### Requirement 1:
In the dataset entries, retype everything from the line containing "## Properties" down to the end of the entries, keeping every line unchanged.

### Provided text:
*****

01.00.00

Sleds, reindeers

VO: The Nenets people have come together from the remote northern outpost of Yar-Sale for a unique festival.

 

 

 

It's a celebration of a culture and way of life that Communism tried to wipe out.

 

 

Woman speaking

The young girl is not married, dear guests the girl is not married.

 

00.36

Men fighting

VO: Under Stalin, their clan leaders and holy men were shot. The people were forced in to collective farms.

 

 

 

Yet for half the Nenets population, their normal home is still a teepee in the frozen Tundra.

 

00.52

 

Against all odds, they have remained Arctic nomads.

 

00.57

Dr William Fitzhugh, Arctic Studies, Smithsonian Institute

It's really rare. This is one of the unique situations in the north anyway. I've never seen any culture in the American Arctic or the Canadian Arctic that live this way, that keep their culture amidst all the changes.

 

01.12

Timofei about to race reindeer

VO: The Nenets survived by adapting Communism tot he Tundra.

 

 

 

Clansmen like Timofei still work in collective reindeer farms.

 

 

 

But that never stopped them being nomads.

 

01.30

Race begins

They farmed by herding the reindeers across the open plains, living as they'd always lived, and resisting a pressure to move to towns.

 

 

 

By outlasting the system that tried to change them, their lifestyle could, in theory, endure forever.

*****

### Dataset entries:
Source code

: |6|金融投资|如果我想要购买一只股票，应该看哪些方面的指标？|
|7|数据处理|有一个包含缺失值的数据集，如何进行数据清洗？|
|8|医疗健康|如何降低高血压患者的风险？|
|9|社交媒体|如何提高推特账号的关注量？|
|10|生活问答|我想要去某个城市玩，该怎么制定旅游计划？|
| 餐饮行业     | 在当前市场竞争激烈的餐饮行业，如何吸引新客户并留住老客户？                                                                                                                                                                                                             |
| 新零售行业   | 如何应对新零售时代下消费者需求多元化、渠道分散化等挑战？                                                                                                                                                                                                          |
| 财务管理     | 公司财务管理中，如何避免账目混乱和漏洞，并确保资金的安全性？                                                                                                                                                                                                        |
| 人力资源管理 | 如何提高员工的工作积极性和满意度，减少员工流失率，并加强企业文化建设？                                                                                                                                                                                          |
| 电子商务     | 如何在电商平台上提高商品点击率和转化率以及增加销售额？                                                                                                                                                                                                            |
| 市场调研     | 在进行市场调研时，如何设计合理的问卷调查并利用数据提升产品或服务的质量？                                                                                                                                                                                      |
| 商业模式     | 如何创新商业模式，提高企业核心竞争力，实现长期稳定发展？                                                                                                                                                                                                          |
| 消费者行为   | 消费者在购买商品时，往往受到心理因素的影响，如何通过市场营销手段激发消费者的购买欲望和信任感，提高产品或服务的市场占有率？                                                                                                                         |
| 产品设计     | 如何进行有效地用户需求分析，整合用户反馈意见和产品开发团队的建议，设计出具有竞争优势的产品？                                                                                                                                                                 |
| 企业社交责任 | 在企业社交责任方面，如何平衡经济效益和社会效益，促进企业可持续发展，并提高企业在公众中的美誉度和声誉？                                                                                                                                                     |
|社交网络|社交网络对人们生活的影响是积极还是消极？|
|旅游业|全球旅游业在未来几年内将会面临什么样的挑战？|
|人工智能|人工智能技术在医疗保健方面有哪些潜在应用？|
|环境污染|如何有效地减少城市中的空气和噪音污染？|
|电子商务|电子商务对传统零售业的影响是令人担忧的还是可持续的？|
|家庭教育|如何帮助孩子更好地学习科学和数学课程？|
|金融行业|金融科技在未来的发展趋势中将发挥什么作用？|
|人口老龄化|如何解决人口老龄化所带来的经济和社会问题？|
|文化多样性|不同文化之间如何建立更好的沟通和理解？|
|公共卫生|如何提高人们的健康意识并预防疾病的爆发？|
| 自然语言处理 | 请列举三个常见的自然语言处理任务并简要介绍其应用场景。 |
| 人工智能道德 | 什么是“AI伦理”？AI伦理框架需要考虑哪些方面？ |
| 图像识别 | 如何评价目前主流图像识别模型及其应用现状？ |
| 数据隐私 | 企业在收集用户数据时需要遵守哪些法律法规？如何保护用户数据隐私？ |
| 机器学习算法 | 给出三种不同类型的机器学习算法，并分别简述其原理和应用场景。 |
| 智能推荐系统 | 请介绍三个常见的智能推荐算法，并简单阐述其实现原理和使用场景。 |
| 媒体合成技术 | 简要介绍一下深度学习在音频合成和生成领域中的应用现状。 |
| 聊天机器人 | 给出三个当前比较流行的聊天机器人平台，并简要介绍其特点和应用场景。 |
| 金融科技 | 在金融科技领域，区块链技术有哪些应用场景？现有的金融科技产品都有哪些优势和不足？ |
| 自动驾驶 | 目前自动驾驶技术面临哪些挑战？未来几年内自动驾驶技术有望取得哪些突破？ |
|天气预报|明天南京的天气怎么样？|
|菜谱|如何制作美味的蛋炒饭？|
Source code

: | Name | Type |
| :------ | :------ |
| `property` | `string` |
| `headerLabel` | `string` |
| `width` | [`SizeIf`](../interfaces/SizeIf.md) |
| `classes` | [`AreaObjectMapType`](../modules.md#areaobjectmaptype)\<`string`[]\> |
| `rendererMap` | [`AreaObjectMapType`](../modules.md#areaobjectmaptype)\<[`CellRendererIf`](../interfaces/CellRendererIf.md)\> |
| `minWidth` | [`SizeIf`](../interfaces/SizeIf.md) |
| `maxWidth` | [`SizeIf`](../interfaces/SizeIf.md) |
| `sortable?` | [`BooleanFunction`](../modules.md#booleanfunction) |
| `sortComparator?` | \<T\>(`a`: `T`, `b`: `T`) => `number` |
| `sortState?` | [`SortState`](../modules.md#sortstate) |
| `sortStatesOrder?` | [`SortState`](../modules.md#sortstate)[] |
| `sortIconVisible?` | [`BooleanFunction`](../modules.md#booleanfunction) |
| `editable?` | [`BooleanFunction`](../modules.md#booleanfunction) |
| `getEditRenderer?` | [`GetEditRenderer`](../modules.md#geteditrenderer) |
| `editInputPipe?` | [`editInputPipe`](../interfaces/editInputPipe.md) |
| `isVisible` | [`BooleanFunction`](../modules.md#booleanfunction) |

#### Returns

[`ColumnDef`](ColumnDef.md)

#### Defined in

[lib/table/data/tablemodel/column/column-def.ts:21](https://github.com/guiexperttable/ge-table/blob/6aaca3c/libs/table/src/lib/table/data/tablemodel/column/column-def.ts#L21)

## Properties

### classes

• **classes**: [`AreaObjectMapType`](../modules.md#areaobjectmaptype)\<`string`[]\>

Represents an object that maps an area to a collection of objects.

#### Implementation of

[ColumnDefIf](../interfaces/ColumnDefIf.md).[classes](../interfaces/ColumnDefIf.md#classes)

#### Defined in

*****

### Requirement 2:
Update the Nenets transcript by rewriting everything from "Timofei about to" down to "collective reindeer farms." with "Clansmen" changed to "Herders".

### Solution 1:
## Properties

### classes

• **classes**: [`AreaObjectMapType`](../modules.md#areaobjectmaptype)\<`string`[]\>

Represents an object that maps an area to a collection of objects.

#### Implementation of

[ColumnDefIf](../interfaces/ColumnDefIf.md).[classes](../interfaces/ColumnDefIf.md#classes)

#### Defined in

### Solution 2:
Timofei about to race reindeer

VO: The Nenets survived by adapting Communism tot he Tundra.

 

 

 

Herders like Timofei still work in collective reindeer farms.